Зэки очень дотошный и находчивый народ. Только они могут без ножа нащепать из полена лучину, без спичек и огнива высечь огонь. Топором послужила та же ножка от печки, которую, оказалось, можно вынуть, если саму печку несколько приподнять. А добыть огонь, будучи одетыми в ватные телогрейки и штаны, проблемы не составляло. Ватный валик, быстро раскатываемый туда-сюда по полу ботинком, сразу дает специфический запах тлеющей ваты. Валик осторожно разрывается, показывается дымок, несколько дуновений, и ватка закраснелась — это уже огонь.
Огонь в буржуйке загудел, как музыка. Вокруг трубы на потолке стало расползаться сырое пятно — таял иней, таяли наши души, как будто мы и на самом деле оказались в Крыму.
Сначала все лезли к печке, тянули к ней красные, иззябшие до боли руки. Постепенно тепло пошло по вагону вширь, и нас, уставших от прыганья в течение нескольких часов и продрогших, потянуло в сон. Стараясь устроиться поближе к печке, мы укладывались на промерзший пол.
Я проснулся ночью. Было тихо, все спали. Шуршало дыхание, печка дышала, раскалившаяся докрасна. Вагон подрагивал, колеса редко ударялись на стыках. Мы поехали.
Пошли длительные дни этапа. По солнцу мы определили, что нас везут на восток. Значит, в Сибирь. С какой-то жутью воспринималось это слово, заклейменное многовековой печатью ссылок, каторжных работ, рваных ноздрей, кандальным перезвоном. Но, уезжая из Щелкова, опять надеялись на хороший лагерь, утешали себя:
— Хуже не будет.
Мы спали вповалку, в два слоя: на пятьдесят человек места не хватало. Когда спишь внизу, хотя один бок и примерзает к полу, но все равно очень тепло, только тяжело от навалившихся на тебя тел. В конце концов не выдерживаешь эту тяжесть, придавленные члены немеют, и поневоле начинаешь продираться из плотной людской массы. Наверху легко, но пронизывает холод, особенно если не сумел устроиться поближе к печке.

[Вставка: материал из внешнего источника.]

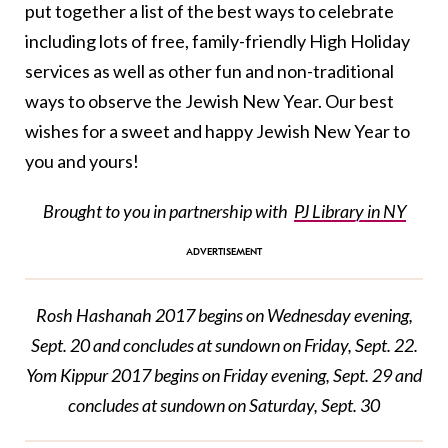
put together a list of the best ways to celebrate
including lots of free, family-friendly High Holiday
services as well as other fun and non-traditional
ways to observe the Jewish New Year. Our best
wishes for a sweet and happy Jewish New Year to
you and yours!
Brought to you in partnership with
PJ Library in NY
Rosh Hashanah 2017 begins on Wednesday evening,
Sept. 20 and concludes at sundown on Friday, Sept. 22.
Yom Kippur 2017 begins on Friday evening, Sept. 29 and
concludes at sundown on Saturday, Sept. 30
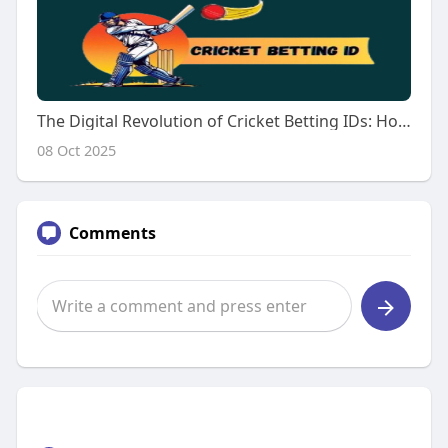
The Digital Revolution of Cricket Betting IDs: How Technology Is Redefining the Game
08 Oct 2025
Comments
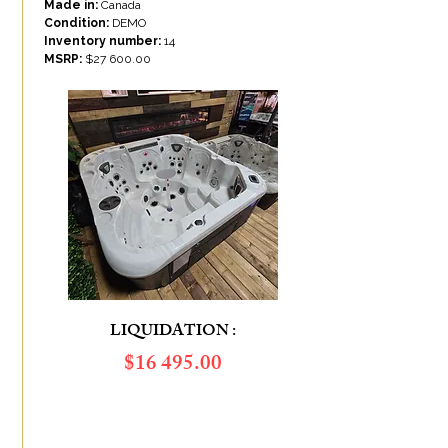
Made in:
Canada
Condition:
DEMO
Inventory number:
14
MSRP:
$27 600.00
LIQUIDATION :
​$16 495.00
ÉCONOMIES DE :
10 905.00
$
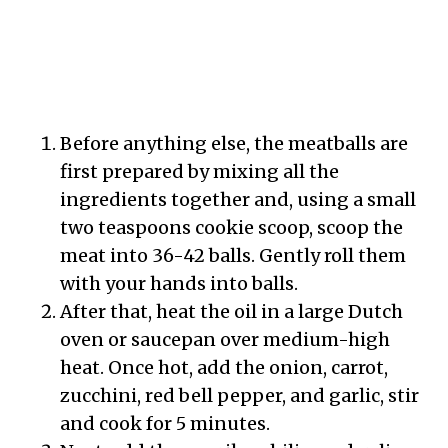
Before anything else, the meatballs are
first prepared by mixing all the
ingredients together and, using a small
two teaspoons cookie scoop, scoop the
meat into 36-42 balls. Gently roll them
with your hands into balls.
After that, heat the oil in a large Dutch
oven or saucepan over medium-high
heat. Once hot, add the onion, carrot,
zucchini, red bell pepper, and garlic, stir
and cook for 5 minutes.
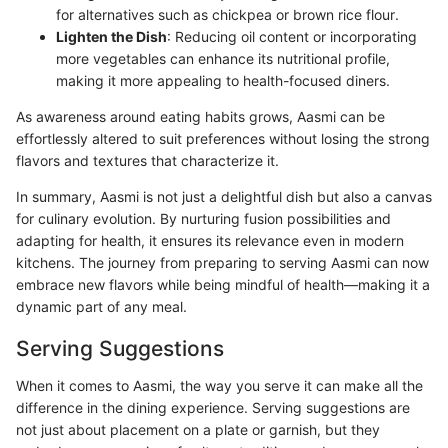
for alternatives such as chickpea or brown rice flour.
Lighten the Dish
: Reducing oil content or incorporating
more vegetables can enhance its nutritional profile,
making it more appealing to health-focused diners.
As awareness around eating habits grows, Aasmi can be
effortlessly altered to suit preferences without losing the strong
flavors and textures that characterize it.
In summary, Aasmi is not just a delightful dish but also a canvas
for culinary evolution. By nurturing fusion possibilities and
adapting for health, it ensures its relevance even in modern
kitchens. The journey from preparing to serving Aasmi can now
embrace new flavors while being mindful of health—making it a
dynamic part of any meal.
Serving Suggestions
When it comes to Aasmi, the way you serve it can make all the
difference in the dining experience. Serving suggestions are
not just about placement on a plate or garnish, but they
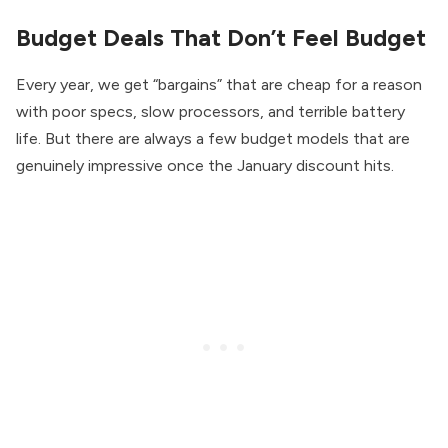
Budget Deals That Don’t Feel Budget
Every year, we get “bargains” that are cheap for a reason
with poor specs, slow processors, and terrible battery
life. But there are always a few budget models that are
genuinely impressive once the January discount hits.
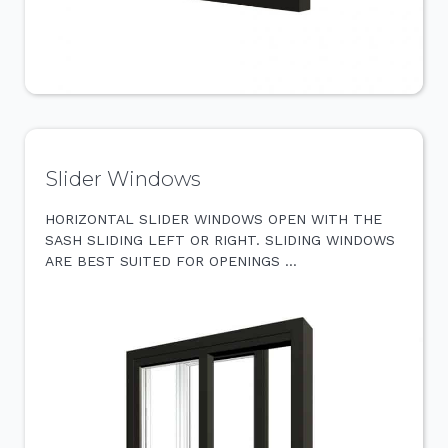
Slider Windows
HORIZONTAL SLIDER WINDOWS OPEN WITH THE
SASH SLIDING LEFT OR RIGHT. SLIDING WINDOWS
ARE BEST SUITED FOR OPENINGS …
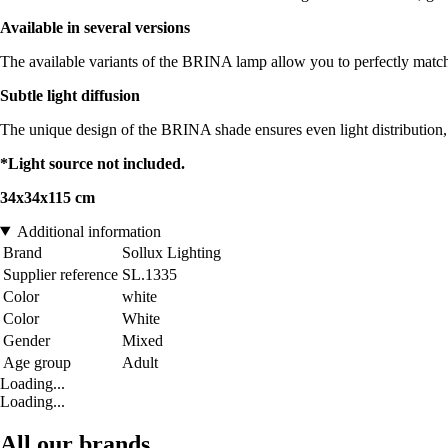
Available in several versions
The available variants of the BRINA lamp allow you to perfectly match yo
Subtle light diffusion
The unique design of the BRINA shade ensures even light distribution, 
*Light source not included.
34x34x115 cm
Additional information
Brand
Sollux Lighting
Supplier reference
SL.1335
Color
white
Color
White
Gender
Mixed
Age group
Adult
Loading...
Loading...
All our brands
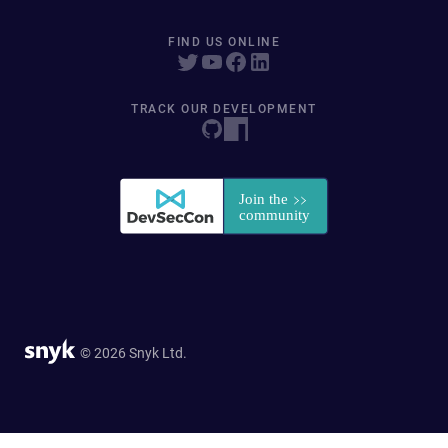
FIND US ONLINE
TRACK OUR DEVELOPMENT
© 2026 Snyk Ltd.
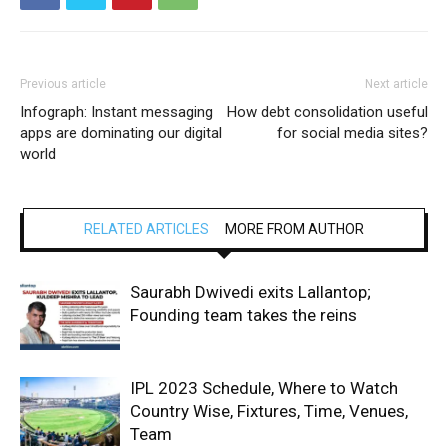
Previous article
Next article
Infograph: Instant messaging
How debt consolidation useful
apps are dominating our digital
for social media sites?
world
RELATED ARTICLES
MORE FROM AUTHOR
Saurabh Dwivedi exits Lallantop;
Founding team takes the reins
IPL 2023 Schedule, Where to Watch
Country Wise, Fixtures, Time, Venues,
Team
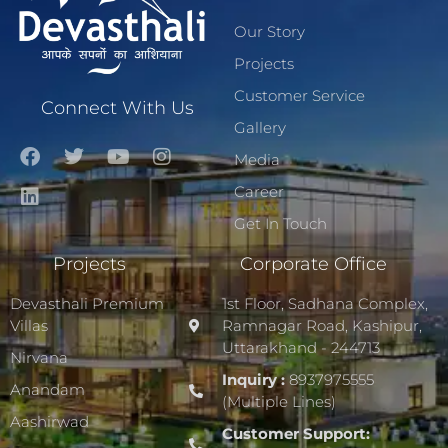
Our Story
Projects
Customer Service
Connect With Us
Gallery
Media
Career
Get In Touch
Projects
Corporate Office
Devasthali Premium
1st Floor, Sadhana Complex,
Villas
Ramnagar Road, Kashipur,
Uttarakhand - 244713
Nirvana
Inquiry :
8937975555
Anandam
(Multiple Lines)
Aashirwad
Customer Support:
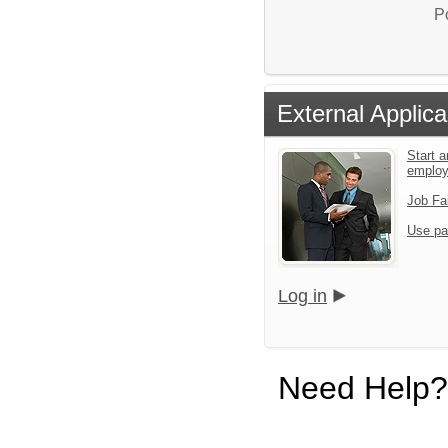
P
External Applica
Start a
emplo
Job Fa
Use pa
Log in
Need Help?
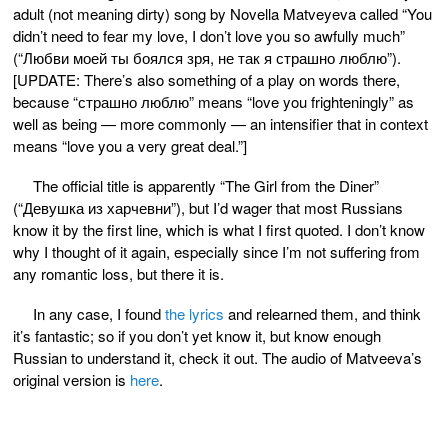
adult (not meaning dirty) song by Novella Matveyeva called “You
didn’t need to fear my love, I don’t love you so awfully much”
(“Любви моей ты боялся зря, не так я страшно люблю”).
[UPDATE: There’s also something of a play on words there,
because “страшно люблю” means “love you frighteningly” as
well as being — more commonly — an intensifier that in context
means “love you a very great deal.”]
The official title is apparently “The Girl from the Diner”
(“Девушка из харчевни”), but I’d wager that most Russians
know it by the first line, which is what I first quoted. I don’t know
why I thought of it again, especially since I’m not suffering from
any romantic loss, but there it is.
In any case, I found
the lyrics
and relearned them, and think
it’s fantastic; so if you don’t yet know it, but know enough
Russian to understand it, check it out. The audio of Matveeva’s
original version is
here
.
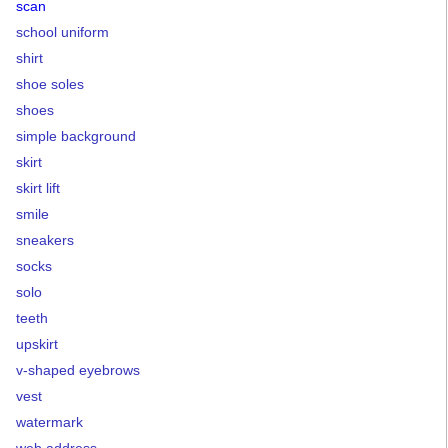
scan
school uniform
shirt
shoe soles
shoes
simple background
skirt
skirt lift
smile
sneakers
socks
solo
teeth
upskirt
v-shaped eyebrows
vest
watermark
web address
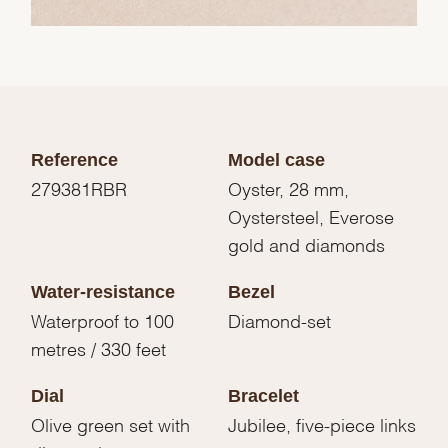
Reference
Model case
279381RBR
Oyster, 28 mm,
Oystersteel, Everose
gold and diamonds
Water-resistance
Bezel
Waterproof to 100
Diamond-set
metres / 330 feet
Dial
Bracelet
Olive green set with
Jubilee, five-piece links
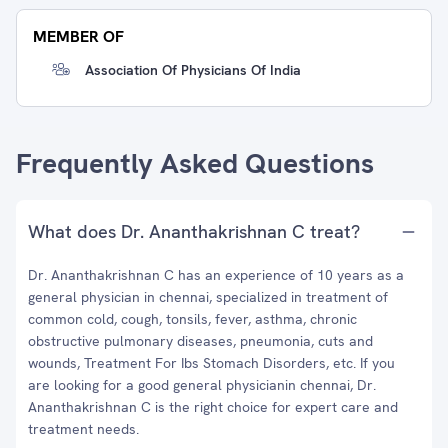
MEMBER OF
Association Of Physicians Of India
Frequently Asked Questions
What does Dr. Ananthakrishnan C treat?
Dr. Ananthakrishnan C has an experience of 10 years as a
general physician in chennai, specialized in treatment of
common cold, cough, tonsils, fever, asthma, chronic
obstructive pulmonary diseases, pneumonia, cuts and
wounds, Treatment For Ibs Stomach Disorders, etc. If you
are looking for a good general physicianin chennai, Dr.
Ananthakrishnan C is the right choice for expert care and
treatment needs.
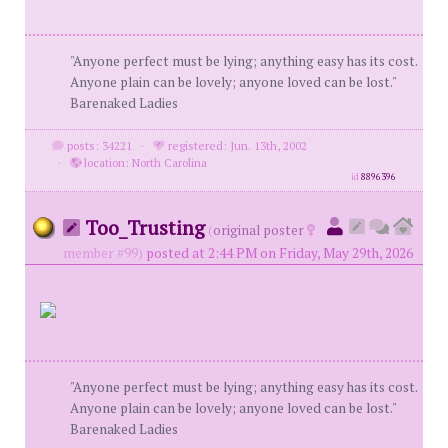
"Anyone perfect must be lying; anything easy has its cost.
Anyone plain can be lovely; anyone loved can be lost."
Barenaked Ladies
posts: 34221
·
registered: Jun. 13th, 2002
·
location: North Carolina
id
8896396
Too_Trusting
(
original poster
member #99)
posted at 2:44 PM on Friday, May 29th, 2026
"Anyone perfect must be lying; anything easy has its cost.
Anyone plain can be lovely; anyone loved can be lost."
Barenaked Ladies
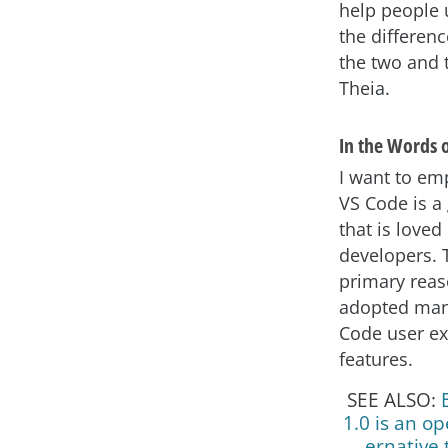
help people
the differen
the two and 
Theia.
In the Words 
I want to em
VS Code is a
that is love
developers. T
primary reas
adopted man
Code user e
features.
SEE ALSO:
1.0 is an op
ernative 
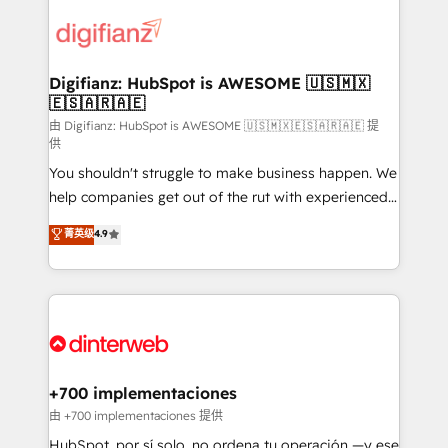
decisions with data - Find a new voice and reach
customer experiences, integrate systems, and
more people - Get the most out of your HubSpot
supercharge revenue operations Key services: • CRM
investment
Implementation • Systems Integration • Digital
Transformation / Web Development • RevOps &
Digifianz: HubSpot is AWESOME 🇺🇸🇲🇽
🇪🇸🇦🇷🇦🇪
Sales Consulting • Marketing Automation What
makes us different? 🚀 Top 0.5% of global HubSpot
由 Digifianz: HubSpot is AWESOME 🇺🇸🇲🇽🇪🇸🇦🇷🇦🇪 提
供
agencies ⚙️ The strongest technical ability and
You shouldn't struggle to make business happen. We
integration capabilities 💼 Consultative, long-term
help companies get out of the rut with experienced,
partners who will embed ourselves into your
process-oriented teams implementing HubSpot
business, processes and systems 🏢 We specialise in
菁英级
4.9
Marketing, Sales, Service, CMS and Operations Hub,
working with mid-market and enterprise
so selling and actually engaging with your customers
organisations, global organisations and those with
feels easy and pain-free. We are a top ranked
complex use cases 🏆 CRM Implementation,
HubSpot Elite Partner, winner of Rookie of the Year
Platform Enablement, Custom Integration and
and Customer First Awards, 4.9/5 rating in HubSpot
Onboarding Accredited 🔐 ISO27001 & ISO9001
Reviews and 4.9/5 rating in Clutch Reviews. Digifianz
Certified
helps the following industries: logistics & 3PL, home
+700 implementaciones
improvement & construction, branding and
由 +700 implementaciones 提供
commercialization, real estate, health, education,
HubSpot, por sí solo, no ordena tu operación —y ese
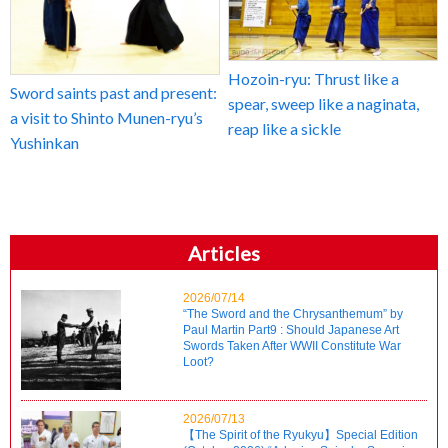
Hozoin-ryu: Thrust like a
Sword saints past and present:
spear, sweep like a naginata,
a visit to Shinto Munen-ryu’s
reap like a sickle
Yushinkan
Articles
2026/07/14
“The Sword and the Chrysanthemum” by
Paul Martin Part9 : Should Japanese Art
Swords Taken After WWII Constitute War
Loot?
2026/07/13
【The Spirit of the Ryukyu】Special Edition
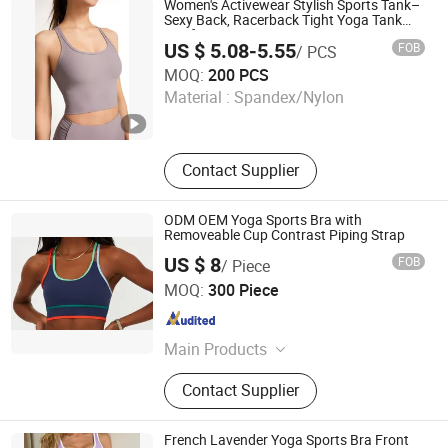
Women's Activewear Stylish Sports Tank–
Shorts, Hoodies
Sexy Back, Racerback Tight Yoga Tank
Top for Running & Fitness
US $ 5.08-5.55
FOB
/ PCS
Dongyang Rihope Import and Export Co., Ltd
MOQ:
200 PCS
Material :
Spandex/Nylon
Zhejiang , China
Since 2025
Contact Supplier
ODM OEM Yoga Sports Bra with
Removeable Cup Contrast Piping Strap
US $ 8
FOB
/ Piece
Xiamen Green Time Trading Co., Ltd.
MOQ:
300 Piece
Fujian , China
Since 2025
Main Products
Sportswear, Yoga Wear
Contact Supplier
French Lavender Yoga Sports Bra Front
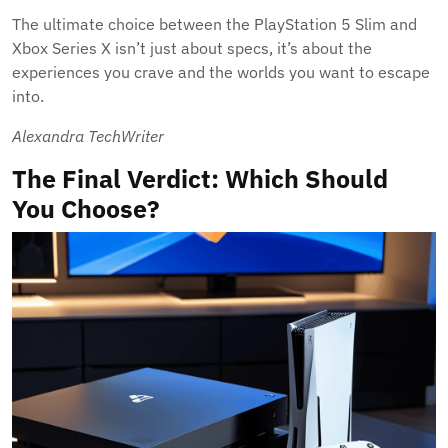
The ultimate choice between the PlayStation 5 Slim and
Xbox Series X isn’t just about specs, it’s about the
experiences you crave and the worlds you want to escape
into.
Alexandra TechWriter
The Final Verdict: Which Should
You Choose?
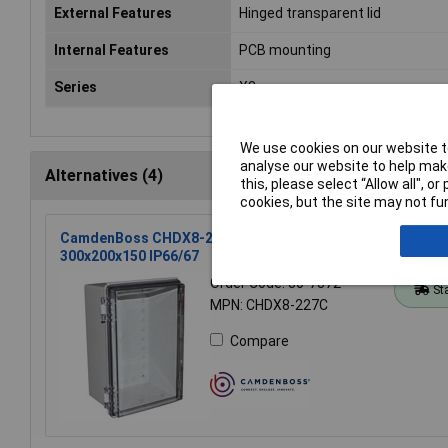
External Features
Hinged transparent lid
Internal Features
PCB mounting
Series
X8
We use cookies on our website to
analyse our website to help make
Alternatives (4)
this, please select “Allow all", 
cookies, but the site may not fun
CamdenBoss CHDX8-227C X8 Series Hinged Poly Transpar
300x200x150 IP66/67
Order Code: 30-7372
St
MPN: CHDX8-227C
Compare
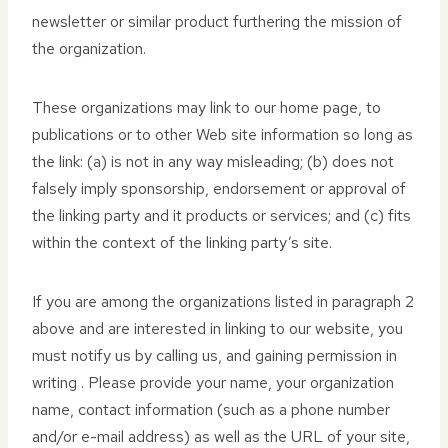
newsletter or similar product furthering the mission of
the organization.
These organizations may link to our home page, to
publications or to other Web site information so long as
the link: (a) is not in any way misleading; (b) does not
falsely imply sponsorship, endorsement or approval of
the linking party and it products or services; and (c) fits
within the context of the linking party’s site.
If you are among the organizations listed in paragraph 2
above and are interested in linking to our website, you
must notify us by calling us, and gaining permission in
writing . Please provide your name, your organization
name, contact information (such as a phone number
and/or e-mail address) as well as the URL of your site,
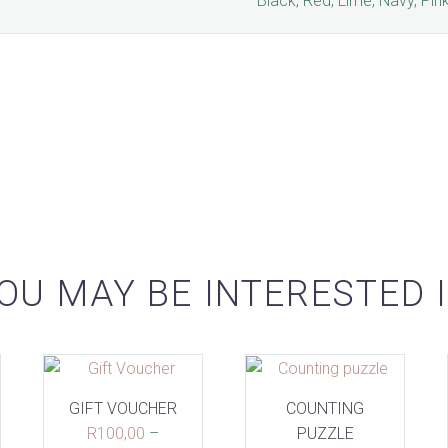
Black, Red, Lime, Navy, Pin
OU MAY BE INTERESTED 
GIFT VOUCHER
COUNTING
R
100,00
–
PUZZLE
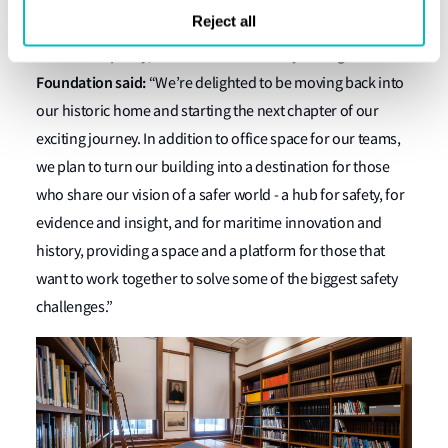
sectors.
Reject all
Ruth Boumphrey, Chief Executive of Lloyd’s Register
Foundation said:
“We’re delighted to be moving back into
our historic home and starting the next chapter of our
exciting journey. In addition to office space for our teams,
we plan to turn our building into a destination for those
who share our vision of a safer world - a hub for safety, for
evidence and insight, and for maritime innovation and
history, providing a space and a platform for those that
want to work together to solve some of the biggest safety
challenges.”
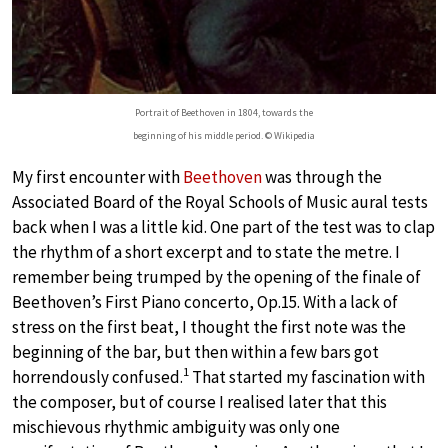
Portrait of Beethoven in 1804, towards the
beginning of his middle period. © Wikipedia
My first encounter with
Beethoven
was through the
Associated Board of the Royal Schools of Music aural tests
back when I was a little kid. One part of the test was to clap
the rhythm of a short excerpt and to state the metre. I
remember being trumped by the opening of the finale of
Beethoven’s First Piano concerto, Op.15. With a lack of
stress on the first beat, I thought the first note was the
beginning of the bar, but then within a few bars got
1
horrendously confused.
That started my fascination with
the composer, but of course I realised later that this
mischievous rhythmic ambiguity was only one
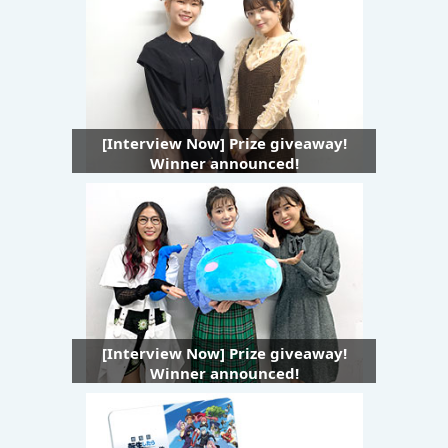
[Interview Now] Prize giveaway!
Winner announced!
[Interview Now] Prize giveaway!
Winner announced!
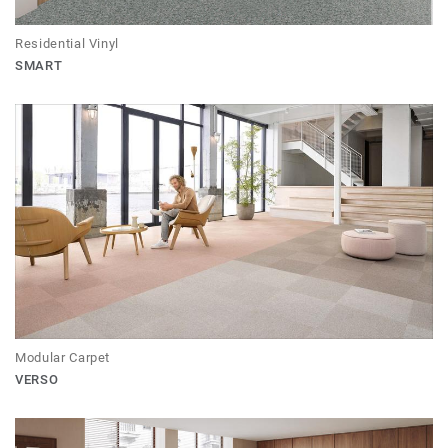
Residential Vinyl
SMART
Modular Carpet
VERSO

В вагонах ни подъема, ни отбоя. Трудно сказать, почему мы поднимаемся, то ли выспались, то ли не можем больше спать от холода. Даже раскаленная наша буржуйка плохо противостоит наружным морозам. Целыми днями мы на ногах, топчемся до изнеможения. В маленькие зарешеченные окошечки под потолком заглядывает солнце. Теплушка раскачивается, сотрясается, из-за чего тряпки, которыми заткнута щель над парашей, вылетают иногда наружу, и мороз оттуда врывается к нам на ходу поезда, как через вентиляционную трубу.
Иногда состав ненадолго останавливается, мы пропускаем встречный поезд. Это тоже событие. Когда день за днем находишься в закрытой клетке, в камере ли, в пересыльном ли вагоне, и неизменность окружающего уже не дает пищи для размышления, когда разум тупеет, не имея материала для восприятия, то обостряется слух, как у слепых, и он ловит что-то потустороннее, пусть слабо, но все же нарушающее привычное однообразие. Когда наш поезд останавливается, звуковые импульсы встречного слышатся издалека. С каждой секундой они проясняются, усиливаются. По ним можно определить тип локомотива, ФД это или ИС. И почему-то радостно ловить эти приближающиеся звуки. Наверное, потому, что они напоминают о другой жизни, которая несется вот тут, рядом, невидимая нам, но в которую так нестерпимо хочется вернуться и до которой впереди еще восемь лет десять месяцев и двадцать шесть дней.